▸ RECORDS SUPPLIED:
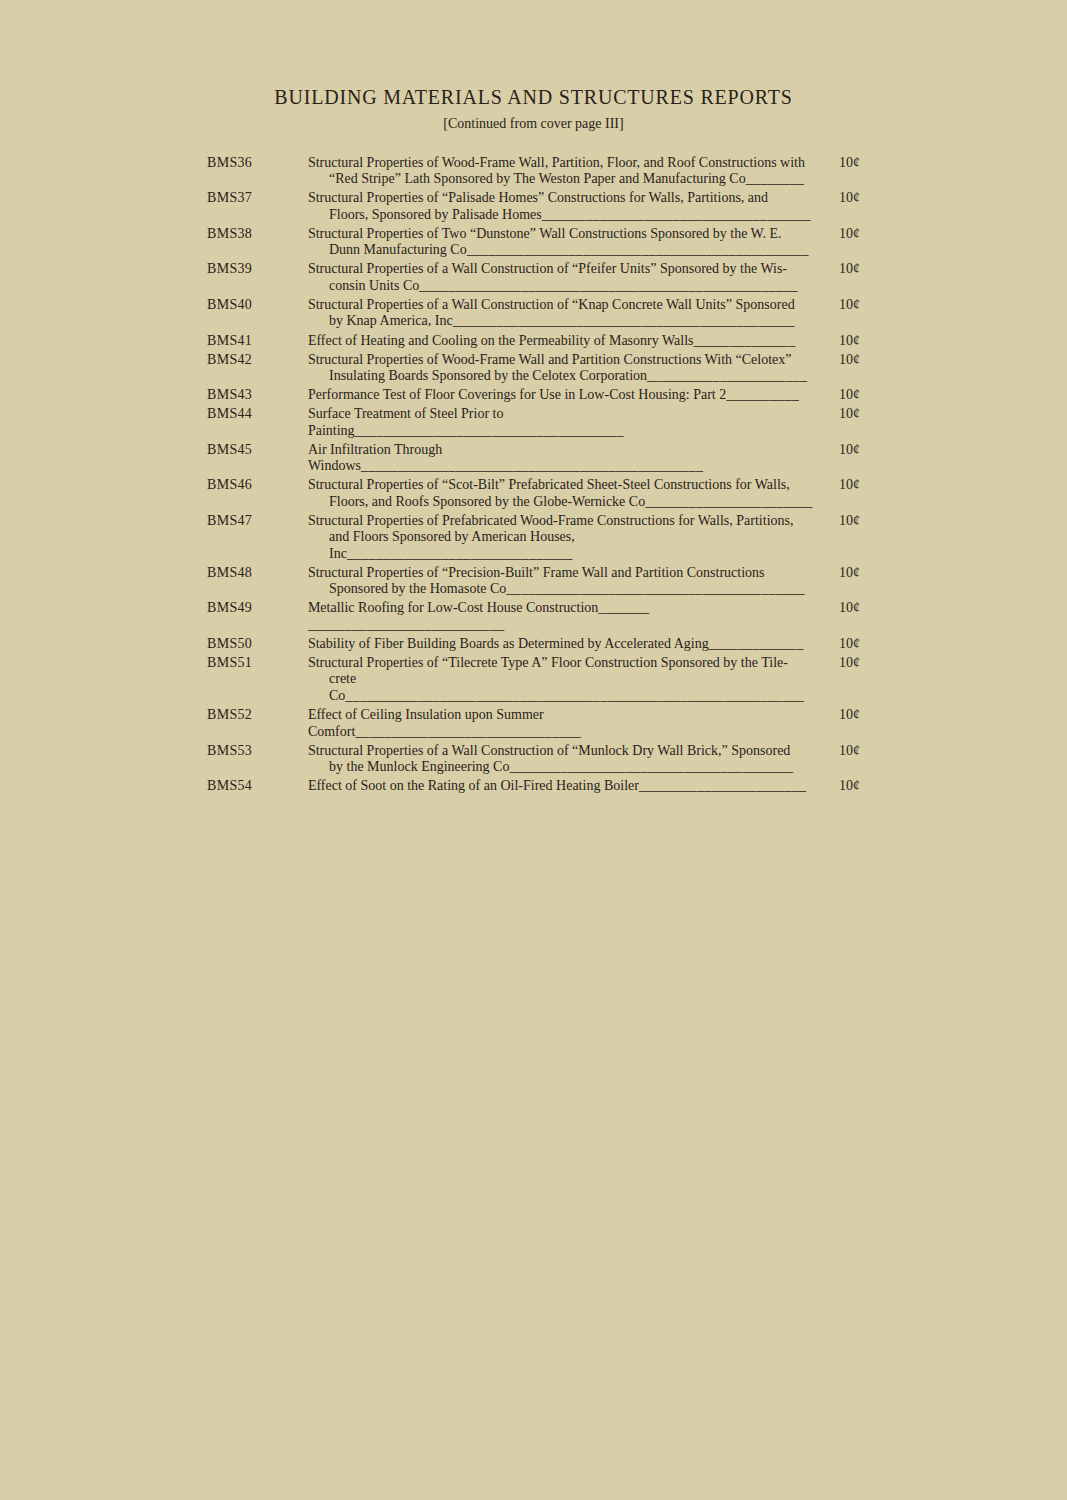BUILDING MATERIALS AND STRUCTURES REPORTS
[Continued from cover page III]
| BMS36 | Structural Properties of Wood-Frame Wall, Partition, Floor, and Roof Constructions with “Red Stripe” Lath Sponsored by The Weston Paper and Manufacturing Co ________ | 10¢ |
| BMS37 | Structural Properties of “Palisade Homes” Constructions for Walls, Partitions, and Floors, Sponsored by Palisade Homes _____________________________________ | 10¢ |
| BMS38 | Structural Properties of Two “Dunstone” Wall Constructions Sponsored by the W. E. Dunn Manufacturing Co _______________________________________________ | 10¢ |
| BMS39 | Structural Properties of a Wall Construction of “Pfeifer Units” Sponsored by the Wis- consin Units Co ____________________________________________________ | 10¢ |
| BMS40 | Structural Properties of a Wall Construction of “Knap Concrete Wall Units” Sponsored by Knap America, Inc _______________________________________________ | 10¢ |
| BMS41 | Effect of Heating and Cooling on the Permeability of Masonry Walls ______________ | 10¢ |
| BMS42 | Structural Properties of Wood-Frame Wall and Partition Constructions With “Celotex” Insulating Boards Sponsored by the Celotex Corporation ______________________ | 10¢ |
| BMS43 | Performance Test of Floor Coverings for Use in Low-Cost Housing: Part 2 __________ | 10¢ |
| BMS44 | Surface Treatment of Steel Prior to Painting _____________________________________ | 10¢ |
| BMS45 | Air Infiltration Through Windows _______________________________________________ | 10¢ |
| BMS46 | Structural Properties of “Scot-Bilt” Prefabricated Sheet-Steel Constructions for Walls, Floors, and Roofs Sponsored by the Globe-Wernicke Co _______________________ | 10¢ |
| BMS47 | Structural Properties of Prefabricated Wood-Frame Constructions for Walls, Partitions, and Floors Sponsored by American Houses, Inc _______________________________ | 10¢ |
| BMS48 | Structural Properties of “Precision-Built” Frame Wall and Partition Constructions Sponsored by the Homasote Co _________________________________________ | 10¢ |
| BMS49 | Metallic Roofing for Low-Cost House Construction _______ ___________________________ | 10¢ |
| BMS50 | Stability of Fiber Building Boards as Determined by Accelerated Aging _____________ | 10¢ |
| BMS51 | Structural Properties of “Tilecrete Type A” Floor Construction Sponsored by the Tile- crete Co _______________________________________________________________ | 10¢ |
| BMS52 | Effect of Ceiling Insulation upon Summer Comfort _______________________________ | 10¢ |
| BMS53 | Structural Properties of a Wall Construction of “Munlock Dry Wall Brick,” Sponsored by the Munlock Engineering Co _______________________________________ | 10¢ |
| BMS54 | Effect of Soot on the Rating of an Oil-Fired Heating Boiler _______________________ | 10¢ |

* * *

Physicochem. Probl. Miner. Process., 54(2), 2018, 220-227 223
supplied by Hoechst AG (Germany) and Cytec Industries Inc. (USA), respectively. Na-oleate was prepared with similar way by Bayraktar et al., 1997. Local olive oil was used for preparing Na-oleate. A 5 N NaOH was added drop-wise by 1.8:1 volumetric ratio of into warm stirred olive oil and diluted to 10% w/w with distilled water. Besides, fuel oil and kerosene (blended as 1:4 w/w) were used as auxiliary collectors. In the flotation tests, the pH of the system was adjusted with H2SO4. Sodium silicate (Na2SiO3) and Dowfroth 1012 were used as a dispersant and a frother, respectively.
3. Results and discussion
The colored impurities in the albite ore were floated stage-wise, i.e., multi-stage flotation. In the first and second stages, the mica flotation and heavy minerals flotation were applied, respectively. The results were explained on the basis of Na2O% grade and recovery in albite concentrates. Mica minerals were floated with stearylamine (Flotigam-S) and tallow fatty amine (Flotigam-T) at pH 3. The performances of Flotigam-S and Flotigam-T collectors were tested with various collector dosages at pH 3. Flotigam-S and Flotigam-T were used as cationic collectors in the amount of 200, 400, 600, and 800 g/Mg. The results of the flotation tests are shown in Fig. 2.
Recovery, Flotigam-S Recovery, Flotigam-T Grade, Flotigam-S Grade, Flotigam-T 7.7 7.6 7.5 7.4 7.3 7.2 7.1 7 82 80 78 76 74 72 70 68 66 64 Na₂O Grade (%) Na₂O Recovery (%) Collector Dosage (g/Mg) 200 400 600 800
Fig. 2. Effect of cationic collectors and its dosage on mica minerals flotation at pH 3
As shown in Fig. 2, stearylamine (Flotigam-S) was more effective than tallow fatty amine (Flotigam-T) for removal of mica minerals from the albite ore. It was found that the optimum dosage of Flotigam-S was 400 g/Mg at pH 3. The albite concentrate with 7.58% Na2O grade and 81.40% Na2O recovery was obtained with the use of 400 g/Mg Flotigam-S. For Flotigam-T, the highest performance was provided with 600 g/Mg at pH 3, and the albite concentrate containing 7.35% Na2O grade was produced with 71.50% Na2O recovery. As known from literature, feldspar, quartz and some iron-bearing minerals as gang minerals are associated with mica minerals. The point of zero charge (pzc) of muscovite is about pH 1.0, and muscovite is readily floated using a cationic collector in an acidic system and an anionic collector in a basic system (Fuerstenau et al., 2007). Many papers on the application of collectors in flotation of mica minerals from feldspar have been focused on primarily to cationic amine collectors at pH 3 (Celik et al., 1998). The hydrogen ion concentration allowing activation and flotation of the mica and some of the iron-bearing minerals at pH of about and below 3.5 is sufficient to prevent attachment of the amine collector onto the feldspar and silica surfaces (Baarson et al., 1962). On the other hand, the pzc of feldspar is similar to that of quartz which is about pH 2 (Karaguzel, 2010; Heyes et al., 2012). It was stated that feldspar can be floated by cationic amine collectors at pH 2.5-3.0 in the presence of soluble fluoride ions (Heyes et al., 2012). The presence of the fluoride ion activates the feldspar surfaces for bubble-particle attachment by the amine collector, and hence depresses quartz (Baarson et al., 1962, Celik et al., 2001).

▸ TASK: Take the lines above starting at the one containing "BUILDING MATERIALS AND STRUCTURES REPORTS" and ending at the one containing "Manufacturing Co ________ | 10¢ |", and print them again exactly, without pictures.

▸ EXERCISE ANSWER:
BUILDING MATERIALS AND STRUCTURES REPORTS
[Continued from cover page III]
| BMS36 | Structural Properties of Wood-Frame Wall, Partition, Floor, and Roof Constructions with “Red Stripe” Lath Sponsored by The Weston Paper and Manufacturing Co ________ | 10¢ |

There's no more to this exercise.